Toda contagem do
tempo é contagem regressiva
É como algo “desperdiçado, dissipado suavemente”, que ela
goza do muito tempo que tem. O desperdício suave que se dissipa – imagem de
Hermann Hesse em “O lobo da estepe” – revela a culpa de quem gasta o que não se
acha no direito de possuir. Para expiar o pecado sem perdão, deixa o tempo
exagerado em sua carne escorrer sem pena entre as mãos. E mesmo assim não se desata
da impressão de que o futuro é um local distante, para onde, por mais que
corra, irá demorar a chegar.
Olha para o pulso – do tempo contado, acumulado e perdido...

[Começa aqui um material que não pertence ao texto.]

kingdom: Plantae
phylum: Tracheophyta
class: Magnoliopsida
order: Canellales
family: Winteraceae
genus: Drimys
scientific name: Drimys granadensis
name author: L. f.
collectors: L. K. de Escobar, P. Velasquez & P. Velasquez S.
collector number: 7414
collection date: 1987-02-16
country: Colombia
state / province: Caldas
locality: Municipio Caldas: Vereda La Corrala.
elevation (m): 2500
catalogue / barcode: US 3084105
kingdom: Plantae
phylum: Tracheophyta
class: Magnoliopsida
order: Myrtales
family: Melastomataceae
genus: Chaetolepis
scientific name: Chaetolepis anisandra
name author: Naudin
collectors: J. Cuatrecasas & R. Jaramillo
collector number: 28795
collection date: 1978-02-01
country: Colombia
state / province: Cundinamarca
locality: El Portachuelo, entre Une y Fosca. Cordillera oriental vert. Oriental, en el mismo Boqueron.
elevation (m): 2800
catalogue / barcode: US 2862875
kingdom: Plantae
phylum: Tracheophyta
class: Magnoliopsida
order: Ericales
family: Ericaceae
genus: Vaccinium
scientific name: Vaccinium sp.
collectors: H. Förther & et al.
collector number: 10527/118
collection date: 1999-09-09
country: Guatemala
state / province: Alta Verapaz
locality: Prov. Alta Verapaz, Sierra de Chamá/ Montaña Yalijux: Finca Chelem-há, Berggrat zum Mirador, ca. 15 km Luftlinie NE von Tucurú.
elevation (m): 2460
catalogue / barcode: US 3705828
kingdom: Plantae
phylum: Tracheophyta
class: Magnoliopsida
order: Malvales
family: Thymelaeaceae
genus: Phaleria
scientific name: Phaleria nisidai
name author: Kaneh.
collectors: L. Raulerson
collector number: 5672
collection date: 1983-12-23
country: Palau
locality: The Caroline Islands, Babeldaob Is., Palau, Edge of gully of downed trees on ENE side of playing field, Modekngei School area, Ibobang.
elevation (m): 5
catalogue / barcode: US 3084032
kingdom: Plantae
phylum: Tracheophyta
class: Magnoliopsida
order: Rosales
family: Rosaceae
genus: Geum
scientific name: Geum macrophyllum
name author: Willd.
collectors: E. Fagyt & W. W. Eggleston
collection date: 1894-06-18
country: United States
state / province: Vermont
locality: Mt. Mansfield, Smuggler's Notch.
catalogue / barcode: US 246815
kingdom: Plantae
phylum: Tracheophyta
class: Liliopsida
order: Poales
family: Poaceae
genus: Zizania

toda contagem do tempo é contagem regressiva – e imagina o próximo perigo: a
duração prolonga a ansiedade e o tédio, e os renova sempre que ela fita os
números girando no braço, na corrente eterna sob a pele. A liberdade, se
existe, é fora do tempo, pensa, enquanto antevê o minuto seguinte, a semana que
vem, o ano adiante.
Todo indivíduo é um relógio diferente... então como o tempo
poderia nos fazer iguais? Ela queria viver num mundo em que se partilhasse o
tempo comum, e fosse dispensado o conceito utópico da eternidade. O que é
eterno, além da prisão do tempo? Sair dessa prisão seria sair da ideia,
subitamente inútil, do infinito temporal. Sem a medida, que restaria do que se
mede?
Ela aposta que o que sobra é a poesia sem escala,
inconsumida, como o vazio incompreendido entre as estrelas, o vácuo entre
astros que se atraem. Quanto tempo dura um olhar? Como se conta o instante
relembrado inúmeras vezes, retocado pela memória e incorporado à imaginação –
que não se rende à contagem comum, ao cerceamento ilusório do grilhão
inexistente?
É preciso vencer a ilusão. Ela decide estancar o tempo,
deter o império da cronocracia. Tomar o poder do tempo, assaltar os seus
bancos, desafiar os mesquinhos guarda-costas, arrombar os cofres cheios de
tempo sem uso... e distribuir tudo para os sem-tempo, os pobres-coitados que
esmolam por horas velozes e dias curtos, que logo se vão.
O preço do amanhã (In
time, EUA, 2011)
Direção: Andrew Niccol.Com Olivia Wilde, Amanda Seyfried e Justin Timberlake.